• Sandra Carvalho

Startup cria algoritmo para validar orgasmo, e vira piada

A Relida, de Chipre, fez um app mirando a indústria de brinquedos sexuais.


Imagem de divulgação do app da Relida | Reprodução do site da Relida Limited

Uma pequena startup de Limassol, no Chipre, acha que fez o primeiro app capaz de identificar e provar o organismo feminino. A pretensão tem sido ridicularizada por muita gente, a começar pelo Financial Times.


O algoritmo de "prova" do orgasmo foi revelado ao mundo pelo britânico Stu Nugent, ele próprio um sex geek profissional, que se define como um enfant terrible da indústria de brinquedinhos sexuais.


Nugent recebeu um e-mail de marketing da Relida oferecendo o app como ferramenta para a indústria do sexo fabricar melhores produtos. Melhores vibradores, por exemplo.


O "problema", segundo dizia a Relida, era que as mulheres "fingem orgasmo" 26% das vezes que fazem sexo, e entre 25% a 74% admitem que fingiram alguma vez na vida.


Perplexo, Nugent tornou pública a proposta no Twitter, e o mundo caiu sobre a cabeça dos cinco empreendedores da Relida (uma deles, uma mulher, a quem a startup atribui o desenvolvimento do algoritmo).

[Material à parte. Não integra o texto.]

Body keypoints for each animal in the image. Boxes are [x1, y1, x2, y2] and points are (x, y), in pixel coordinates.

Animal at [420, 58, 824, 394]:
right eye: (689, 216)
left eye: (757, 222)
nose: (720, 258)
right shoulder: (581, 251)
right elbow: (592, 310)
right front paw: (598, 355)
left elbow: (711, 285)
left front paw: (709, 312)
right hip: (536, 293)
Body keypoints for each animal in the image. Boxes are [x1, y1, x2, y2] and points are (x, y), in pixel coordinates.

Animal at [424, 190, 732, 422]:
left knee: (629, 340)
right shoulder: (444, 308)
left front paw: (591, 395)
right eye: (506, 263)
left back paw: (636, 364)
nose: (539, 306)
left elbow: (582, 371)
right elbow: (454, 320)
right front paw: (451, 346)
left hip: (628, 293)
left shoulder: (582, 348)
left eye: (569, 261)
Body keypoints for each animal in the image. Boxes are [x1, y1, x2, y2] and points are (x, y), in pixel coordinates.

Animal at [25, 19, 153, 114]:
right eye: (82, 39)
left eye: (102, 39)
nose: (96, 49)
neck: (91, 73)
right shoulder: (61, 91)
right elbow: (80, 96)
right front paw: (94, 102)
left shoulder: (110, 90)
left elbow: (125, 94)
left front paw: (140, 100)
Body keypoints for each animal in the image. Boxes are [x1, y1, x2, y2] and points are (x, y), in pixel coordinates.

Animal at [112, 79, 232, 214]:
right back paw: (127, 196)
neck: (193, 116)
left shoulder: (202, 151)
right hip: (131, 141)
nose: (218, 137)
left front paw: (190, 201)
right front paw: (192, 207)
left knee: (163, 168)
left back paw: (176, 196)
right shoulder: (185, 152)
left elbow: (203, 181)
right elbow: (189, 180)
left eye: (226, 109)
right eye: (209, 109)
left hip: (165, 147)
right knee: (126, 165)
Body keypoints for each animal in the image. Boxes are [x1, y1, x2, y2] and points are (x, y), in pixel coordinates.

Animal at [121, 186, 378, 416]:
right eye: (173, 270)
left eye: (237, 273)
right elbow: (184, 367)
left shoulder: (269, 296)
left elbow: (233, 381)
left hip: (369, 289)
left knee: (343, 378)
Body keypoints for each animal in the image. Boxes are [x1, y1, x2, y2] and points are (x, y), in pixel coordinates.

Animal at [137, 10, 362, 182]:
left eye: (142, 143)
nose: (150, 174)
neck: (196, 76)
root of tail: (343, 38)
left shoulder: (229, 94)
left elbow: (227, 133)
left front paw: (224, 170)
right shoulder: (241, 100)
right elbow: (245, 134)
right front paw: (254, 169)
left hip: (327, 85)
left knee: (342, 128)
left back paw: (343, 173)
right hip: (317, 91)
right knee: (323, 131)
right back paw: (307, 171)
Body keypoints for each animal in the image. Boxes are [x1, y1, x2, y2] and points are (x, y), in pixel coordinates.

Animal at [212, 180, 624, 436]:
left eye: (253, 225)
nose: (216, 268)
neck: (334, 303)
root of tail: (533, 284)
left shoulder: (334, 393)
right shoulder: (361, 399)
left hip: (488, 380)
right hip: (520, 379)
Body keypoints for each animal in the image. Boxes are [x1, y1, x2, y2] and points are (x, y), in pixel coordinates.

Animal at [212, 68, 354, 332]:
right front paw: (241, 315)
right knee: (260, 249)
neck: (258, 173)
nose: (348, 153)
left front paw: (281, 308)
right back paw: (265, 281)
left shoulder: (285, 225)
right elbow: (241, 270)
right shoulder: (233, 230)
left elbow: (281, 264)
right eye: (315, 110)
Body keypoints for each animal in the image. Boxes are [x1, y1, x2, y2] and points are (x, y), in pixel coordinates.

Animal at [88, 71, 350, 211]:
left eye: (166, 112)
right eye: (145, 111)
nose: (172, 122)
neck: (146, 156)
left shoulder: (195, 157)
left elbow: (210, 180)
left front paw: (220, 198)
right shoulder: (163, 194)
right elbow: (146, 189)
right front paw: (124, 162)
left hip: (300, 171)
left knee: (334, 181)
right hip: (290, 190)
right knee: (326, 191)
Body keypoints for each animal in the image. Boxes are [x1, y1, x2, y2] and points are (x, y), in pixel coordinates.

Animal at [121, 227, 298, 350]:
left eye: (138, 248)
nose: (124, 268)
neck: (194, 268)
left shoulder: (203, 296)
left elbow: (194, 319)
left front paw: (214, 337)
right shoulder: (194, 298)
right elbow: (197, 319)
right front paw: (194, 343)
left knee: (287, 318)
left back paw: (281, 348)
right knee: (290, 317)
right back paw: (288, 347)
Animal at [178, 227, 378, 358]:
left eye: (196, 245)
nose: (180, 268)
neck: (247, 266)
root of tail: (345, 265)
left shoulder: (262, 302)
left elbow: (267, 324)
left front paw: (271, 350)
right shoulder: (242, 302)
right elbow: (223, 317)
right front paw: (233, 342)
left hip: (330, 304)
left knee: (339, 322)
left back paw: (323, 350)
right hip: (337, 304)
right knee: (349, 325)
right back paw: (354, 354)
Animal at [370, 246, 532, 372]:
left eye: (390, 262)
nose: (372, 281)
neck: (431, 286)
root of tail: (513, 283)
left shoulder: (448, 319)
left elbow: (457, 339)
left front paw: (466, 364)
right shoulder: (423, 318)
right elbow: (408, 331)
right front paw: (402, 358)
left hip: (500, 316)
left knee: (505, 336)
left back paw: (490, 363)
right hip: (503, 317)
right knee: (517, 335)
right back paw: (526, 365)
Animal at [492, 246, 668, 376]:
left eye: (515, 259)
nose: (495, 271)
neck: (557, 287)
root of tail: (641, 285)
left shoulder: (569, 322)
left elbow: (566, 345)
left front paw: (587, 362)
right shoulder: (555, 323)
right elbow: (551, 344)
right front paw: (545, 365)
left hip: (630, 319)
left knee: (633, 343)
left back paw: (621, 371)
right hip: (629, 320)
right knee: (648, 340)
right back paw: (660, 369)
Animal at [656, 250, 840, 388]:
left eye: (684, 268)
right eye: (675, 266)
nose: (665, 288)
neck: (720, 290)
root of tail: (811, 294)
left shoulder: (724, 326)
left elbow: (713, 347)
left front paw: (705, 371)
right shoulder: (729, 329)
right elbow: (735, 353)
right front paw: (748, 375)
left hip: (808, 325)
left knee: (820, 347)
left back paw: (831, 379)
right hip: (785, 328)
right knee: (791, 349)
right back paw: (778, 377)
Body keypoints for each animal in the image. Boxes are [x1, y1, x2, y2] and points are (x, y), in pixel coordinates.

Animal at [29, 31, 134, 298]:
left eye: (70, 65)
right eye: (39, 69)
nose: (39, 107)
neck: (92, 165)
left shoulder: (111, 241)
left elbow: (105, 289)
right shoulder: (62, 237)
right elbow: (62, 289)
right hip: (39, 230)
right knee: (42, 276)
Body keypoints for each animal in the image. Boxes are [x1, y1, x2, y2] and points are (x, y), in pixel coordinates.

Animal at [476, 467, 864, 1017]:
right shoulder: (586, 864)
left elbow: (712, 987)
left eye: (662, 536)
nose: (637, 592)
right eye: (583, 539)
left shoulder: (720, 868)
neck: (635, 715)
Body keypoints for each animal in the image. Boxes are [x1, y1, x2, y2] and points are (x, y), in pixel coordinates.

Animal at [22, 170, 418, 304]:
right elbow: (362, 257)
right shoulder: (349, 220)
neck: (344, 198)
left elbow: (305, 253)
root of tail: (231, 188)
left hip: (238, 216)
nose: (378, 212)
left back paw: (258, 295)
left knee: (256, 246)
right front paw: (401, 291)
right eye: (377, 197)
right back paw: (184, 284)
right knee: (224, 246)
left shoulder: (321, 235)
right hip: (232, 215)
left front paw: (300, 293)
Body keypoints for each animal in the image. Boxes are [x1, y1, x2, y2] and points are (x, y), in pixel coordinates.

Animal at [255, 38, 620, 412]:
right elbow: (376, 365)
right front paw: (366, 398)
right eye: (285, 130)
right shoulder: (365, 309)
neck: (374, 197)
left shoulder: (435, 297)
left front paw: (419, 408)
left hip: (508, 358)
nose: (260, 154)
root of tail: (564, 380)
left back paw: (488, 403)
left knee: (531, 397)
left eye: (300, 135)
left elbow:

"A ideia de detectar um orgasmo contra a palavra da pessoa que tem ou não o orgasmo é perigosa."

A Relida se sente injustiçada - alega que seu e-mail nunca deveria ter sido divulgado, porque se tratava de uma comunicação privada. E continua defendendo o algoritmo e o app.


Sua tese é que o orgasmo pode ser identificado pelas batidas do coração, que seguiriam um padrão específico no clímax. A startup se escora em estudos dos anos 60 do século passado - as pesquisas de Masters e Johnson.


Em sua defesa, a Relida argumenta que Masters e Johnson, descrevendo orgasmos, citam os batimentos cardíacos junto com aumento da pressão e contração de músculos pélvicos.


E ficou apenas nos batimentos cardíacos, que hoje são facilmente medidos com todos os relógios e pulseiras fitness que existem por aí.


Entrevistado pela BBC, Nugent afirmou que o orgasmo não é necessariamente a melhor métrica para medir o prazer de um brinquedo sexual. E arrematou: "A ideia de detectar um orgasmo contra a palavra da pessoa que tem ou não o orgasmo é perigosa."